Exile, which had spared him the horrors of the factional killings in the Seventies, kept him from the enormity of the next ten years, when Eritrea became a wilderness of starvation and aerial bombardment under the direction of Mengistu Haile Mariam, the little golpista who took Ethiopia into Soviet cliency. What Eritrea withstood in those years – and what it managed to do – is in no sense to its advantage now. Military discipline and a ruthless resolve, imposed on civilians by the liberation movement in return for the most efficient emergency feeding and security scheme in any modern African war, have not made for an easy transition to civilian democracy.
In 1987, Wolde-ab returned to the barren wasteland of rock which the EPLF called a ‘liberated area’ for a congress which brought most of the rival front into the fold. It was a grand occasion for him. The threat was still there – sophisticated air attack had replaced bomb throwers and hitmen – but clandestinity was now a mass expression of political will, rather than a set of solitary routines. A photo at the time shows a gaunt, unshaven man with spectacles and a hint of cataract, one arm raised against the glare of the sun. Perhaps it was taken during an address to the congress. It is a powerful thing to look at now. The war was turning in Eritrea’s favour; Wolde-ab was on his way home.
When Asmara fell, in 1991, he left New Jersey, where he had been staying with one of his children, and returned to the city for his last days. He counted 34 years since he had last set foot there, but it was longer.
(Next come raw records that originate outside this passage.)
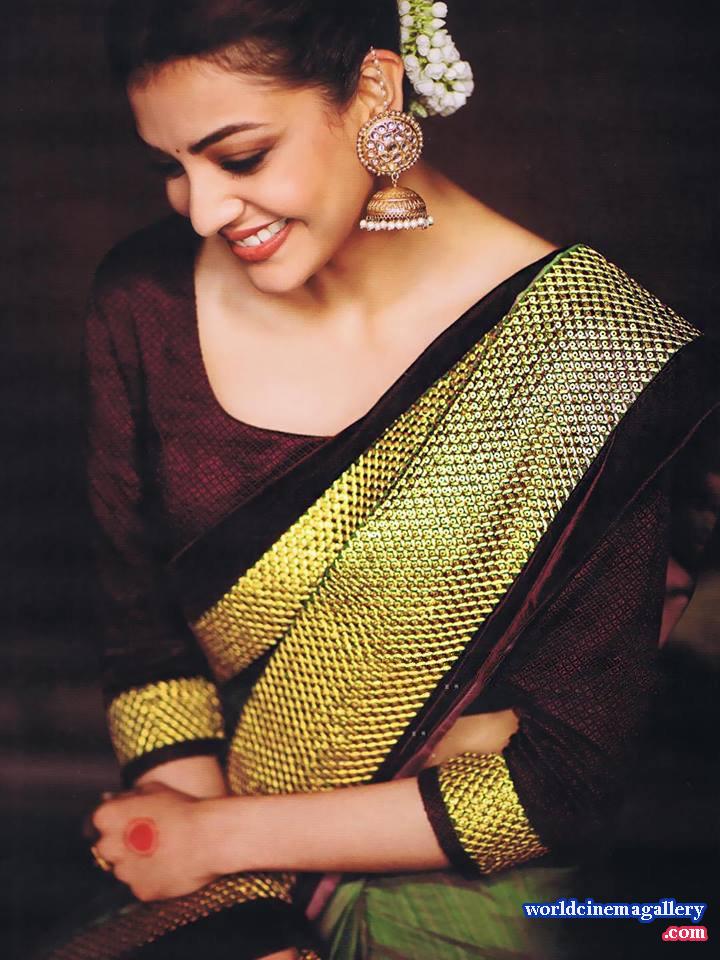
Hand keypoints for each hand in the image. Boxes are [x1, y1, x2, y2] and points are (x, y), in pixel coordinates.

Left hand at [91, 782, 218, 900]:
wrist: (208, 836)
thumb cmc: (183, 808)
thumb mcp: (154, 789)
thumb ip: (127, 796)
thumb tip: (110, 798)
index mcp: (108, 818)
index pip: (96, 823)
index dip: (115, 822)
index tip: (130, 821)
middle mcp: (110, 847)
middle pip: (107, 849)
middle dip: (122, 844)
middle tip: (147, 837)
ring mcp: (125, 872)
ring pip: (124, 869)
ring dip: (138, 863)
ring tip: (165, 851)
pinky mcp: (141, 891)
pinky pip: (142, 885)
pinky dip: (153, 878)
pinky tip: (171, 866)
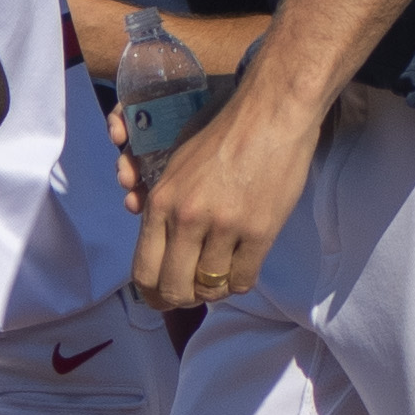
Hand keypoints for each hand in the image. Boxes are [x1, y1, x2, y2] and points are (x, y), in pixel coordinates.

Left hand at [131, 71, 322, 307]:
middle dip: (181, 299)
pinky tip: (241, 268)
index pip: (144, 270)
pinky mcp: (259, 232)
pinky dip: (239, 283)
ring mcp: (224, 228)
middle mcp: (187, 219)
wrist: (270, 115)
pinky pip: (242, 280)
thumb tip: (161, 251)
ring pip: (210, 287)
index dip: (152, 294)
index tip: (161, 297)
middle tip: (192, 294)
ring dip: (214, 289)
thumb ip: (164, 209)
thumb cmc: (222, 136)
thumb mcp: (176, 169)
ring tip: (219, 277)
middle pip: (174, 289)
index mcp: (161, 203)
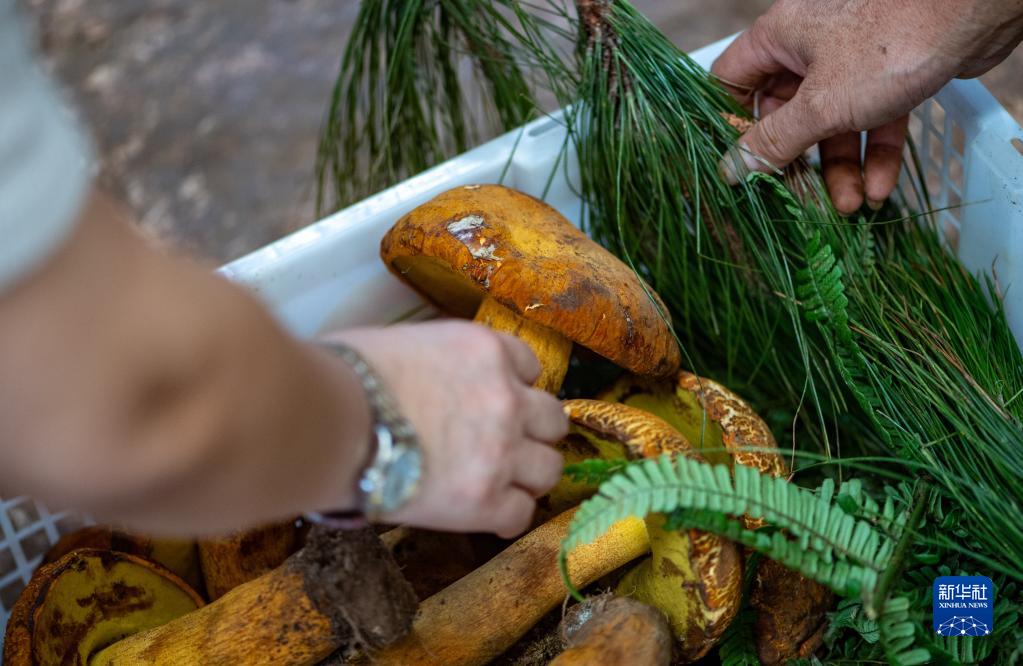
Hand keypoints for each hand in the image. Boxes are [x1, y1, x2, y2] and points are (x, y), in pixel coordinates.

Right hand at [327, 321, 567, 537]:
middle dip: (532, 431)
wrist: (329, 423)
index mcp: (484, 350)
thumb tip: (415, 377)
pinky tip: (484, 515)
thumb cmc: (344, 375)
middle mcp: (506, 397)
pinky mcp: (485, 500)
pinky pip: (522, 514)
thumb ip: (431, 359)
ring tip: (500, 483)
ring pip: (550, 468)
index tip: (496, 400)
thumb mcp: (399, 343)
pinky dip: (505, 517)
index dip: (513, 385)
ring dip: (528, 476)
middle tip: (504, 444)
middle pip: (552, 419)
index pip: (529, 365)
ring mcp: (502, 450)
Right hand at [712, 0, 1022, 213]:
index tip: (736, 165)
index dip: (729, 124)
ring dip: (839, 168)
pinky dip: (873, 153)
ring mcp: (850, 61)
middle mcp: (809, 47)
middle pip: (785, 114)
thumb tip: (731, 168)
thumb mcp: (821, 106)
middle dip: (798, 161)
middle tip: (799, 200)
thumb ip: (775, 141)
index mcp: (778, 37)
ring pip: (831, 124)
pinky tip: (881, 187)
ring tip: (851, 206)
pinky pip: (869, 119)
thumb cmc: (891, 44)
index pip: (732, 81)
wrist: (974, 12)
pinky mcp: (887, 73)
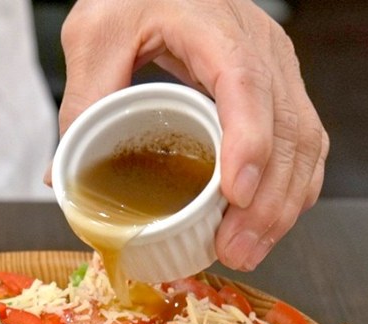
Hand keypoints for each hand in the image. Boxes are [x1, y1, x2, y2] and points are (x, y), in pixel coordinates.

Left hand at [57, 0, 327, 270]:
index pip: (246, 85)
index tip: (234, 194)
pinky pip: (304, 146)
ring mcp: (279, 71)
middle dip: (266, 201)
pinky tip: (268, 226)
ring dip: (281, 206)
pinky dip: (292, 191)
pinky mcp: (281, 92)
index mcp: (216, 29)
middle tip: (233, 250)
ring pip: (304, 144)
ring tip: (245, 251)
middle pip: (287, 128)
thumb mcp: (96, 35)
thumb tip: (63, 177)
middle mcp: (261, 50)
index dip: (248, 143)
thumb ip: (84, 99)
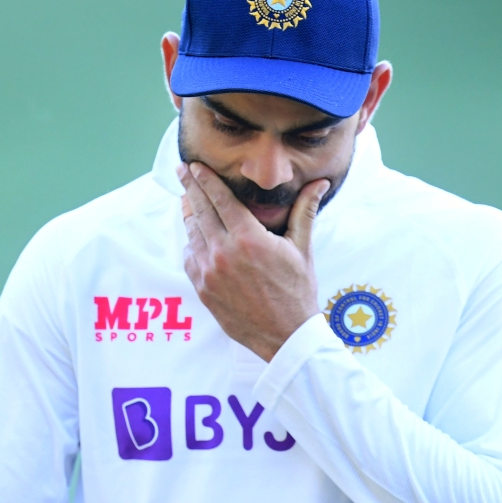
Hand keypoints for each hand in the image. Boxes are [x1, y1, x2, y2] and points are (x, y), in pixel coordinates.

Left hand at [178, 162, 329, 361]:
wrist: (285, 336)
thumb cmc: (297, 291)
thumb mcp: (302, 248)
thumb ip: (304, 211)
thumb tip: (320, 183)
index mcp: (249, 239)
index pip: (220, 199)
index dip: (205, 179)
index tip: (195, 166)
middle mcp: (224, 253)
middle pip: (200, 211)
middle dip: (190, 188)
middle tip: (181, 171)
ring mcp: (210, 273)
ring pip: (193, 234)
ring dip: (190, 215)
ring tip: (187, 200)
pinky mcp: (203, 290)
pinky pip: (191, 259)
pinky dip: (192, 245)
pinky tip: (196, 237)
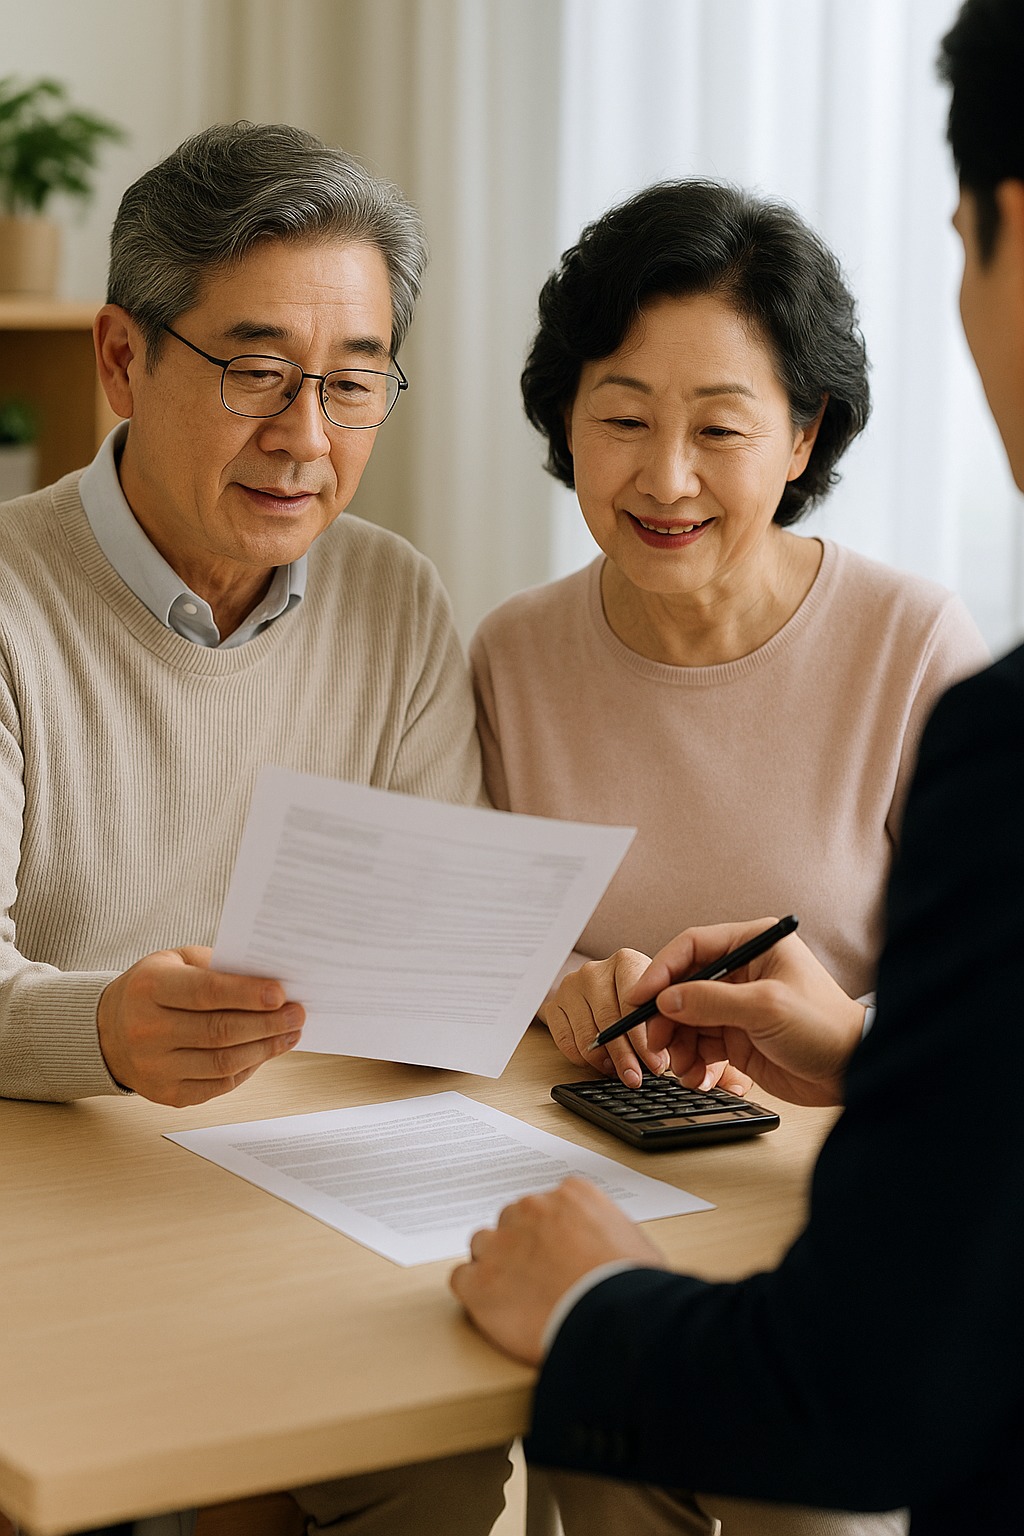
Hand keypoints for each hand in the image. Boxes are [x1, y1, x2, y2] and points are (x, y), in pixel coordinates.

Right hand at [97, 945, 304, 1105]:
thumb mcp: (176, 962)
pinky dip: (247, 1069)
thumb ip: (217, 968)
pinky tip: (264, 1053)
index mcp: (149, 988)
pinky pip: (218, 1086)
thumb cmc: (152, 989)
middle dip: (267, 1024)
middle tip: (297, 1014)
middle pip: (220, 1032)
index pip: (207, 992)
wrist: (108, 1031)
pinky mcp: (166, 1094)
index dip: (248, 994)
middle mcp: (146, 1031)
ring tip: (289, 1034)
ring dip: (265, 1049)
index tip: (282, 994)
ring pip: (223, 1063)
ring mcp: (154, 1068)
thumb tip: (269, 982)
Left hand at [451, 1177, 664, 1364]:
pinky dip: (474, 1293)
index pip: (547, 1205)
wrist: (614, 1317)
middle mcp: (532, 1209)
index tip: (555, 1254)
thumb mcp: (633, 1241)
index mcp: (571, 1195)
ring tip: (516, 1297)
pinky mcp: (481, 1281)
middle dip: (521, 1247)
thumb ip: (606, 1230)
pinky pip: (462, 1278)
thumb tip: (603, 1249)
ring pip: (484, 1246)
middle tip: (538, 1279)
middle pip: (513, 1221)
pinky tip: (493, 1309)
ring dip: (496, 1266)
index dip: (549, 1234)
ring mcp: (502, 1243)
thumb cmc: (632, 1286)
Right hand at [539, 950, 667, 1085]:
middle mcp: (594, 971)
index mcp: (624, 961)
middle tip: (636, 1078)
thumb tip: (661, 1060)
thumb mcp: (653, 999)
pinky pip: (565, 1041)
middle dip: (625, 1056)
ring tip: (619, 1073)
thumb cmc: (635, 994)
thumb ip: (657, 1023)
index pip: (632, 1004)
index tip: (656, 1064)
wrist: (602, 984)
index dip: (644, 1039)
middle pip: (608, 1021)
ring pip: (586, 1035)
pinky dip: (582, 1059)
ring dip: (604, 1061)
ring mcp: (570, 987)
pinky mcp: (553, 1005)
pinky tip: (599, 1064)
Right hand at [626, 920, 863, 1106]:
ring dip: (677, 1043)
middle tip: (654, 1041)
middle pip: (684, 984)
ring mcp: (738, 1004)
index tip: (640, 996)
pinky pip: (700, 1043)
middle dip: (666, 1015)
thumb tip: (666, 999)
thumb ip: (711, 1000)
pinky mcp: (737, 1036)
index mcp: (754, 944)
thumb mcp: (765, 1007)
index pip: (694, 946)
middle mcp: (743, 970)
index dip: (662, 969)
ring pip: (687, 1018)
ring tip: (680, 1067)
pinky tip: (697, 1077)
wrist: (852, 1071)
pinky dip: (692, 1061)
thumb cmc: (824, 1026)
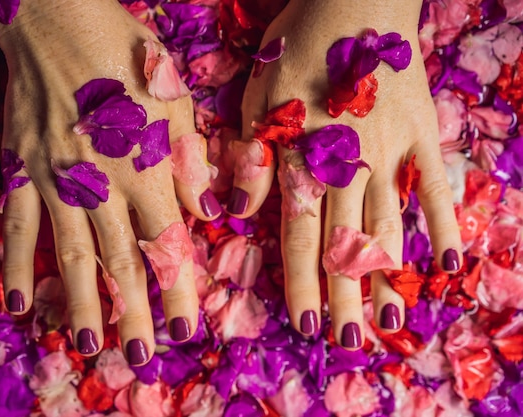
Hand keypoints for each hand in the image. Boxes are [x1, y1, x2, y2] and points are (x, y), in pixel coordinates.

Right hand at [0, 0, 216, 362]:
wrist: (53, 17)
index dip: (178, 287)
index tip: (186, 328)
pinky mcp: (21, 168)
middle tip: (139, 356)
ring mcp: (54, 178)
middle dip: (133, 311)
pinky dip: (17, 266)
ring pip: (69, 253)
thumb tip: (206, 214)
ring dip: (81, 303)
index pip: (166, 241)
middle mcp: (99, 180)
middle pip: (119, 259)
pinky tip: (20, 303)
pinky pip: (18, 225)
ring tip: (89, 345)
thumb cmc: (121, 50)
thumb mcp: (171, 96)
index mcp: (143, 164)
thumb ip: (188, 160)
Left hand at [228, 0, 461, 347]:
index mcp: (305, 158)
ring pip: (389, 225)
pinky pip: (436, 185)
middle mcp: (350, 166)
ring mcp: (392, 153)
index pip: (299, 235)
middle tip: (350, 340)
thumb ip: (251, 159)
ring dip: (390, 274)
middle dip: (346, 294)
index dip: (302, 281)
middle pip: (345, 242)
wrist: (354, 0)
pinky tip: (450, 261)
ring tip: (393, 319)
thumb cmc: (297, 48)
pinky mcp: (424, 135)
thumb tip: (232, 213)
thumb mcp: (258, 98)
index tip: (309, 324)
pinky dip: (444, 223)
He was now in his mid-eighties, immensely frail, the wit still obvious in discourse and argument, but the memory blurred, as though coming back had dealt him an overpowering emotional blow.
This was one of the most memorable men you could encounter in his old age, with the great turmoil of the independence struggle quelled but audible in the pauses for reflection, the elegant, slightly rhetorical English, the impatient gasps for breath, drawn with an effort that was no longer required of the life itself. His death is scarcely a bitter occasion. He returned to the town he loved; he cast his vote for independence; he was honoured for his pains, and saw the thing he had lived for come about.
But it is painful because Wolde-ab embodied many of the virtues of national liberation in Africa and very few of the vices. Eritrean independence was not simply a secession from Ethiopia that signalled the weakness of Africa’s boundaries. For Wolde-ab especially, it was a democratic project, driven by the idea of full citizenship, and of sovereignty as the founding framework for institutional guarantees of human, legal and national rights. Not much to do with blood, but a lot to do with belonging. There was also the question of language – ‘through language we feel sure we exist,’ he used to say – and the status of Tigrinya in a country where it was dominant but not common to all inhabitants. ‘Now that we are free,’ Wolde-ab remarked a few years ago, ‘we find we are a nation of nine languages. But we do not suppress the others as the Ethiopians did.’ To date, in Eritrea, this remains the case.
Wolde-ab spent the last years of his life working on a memoir, which he did not complete. Often, too, he was on the phone to relatives overseas, inquiring about the war in Bosnia, another lost cause, as his own had once appeared to be.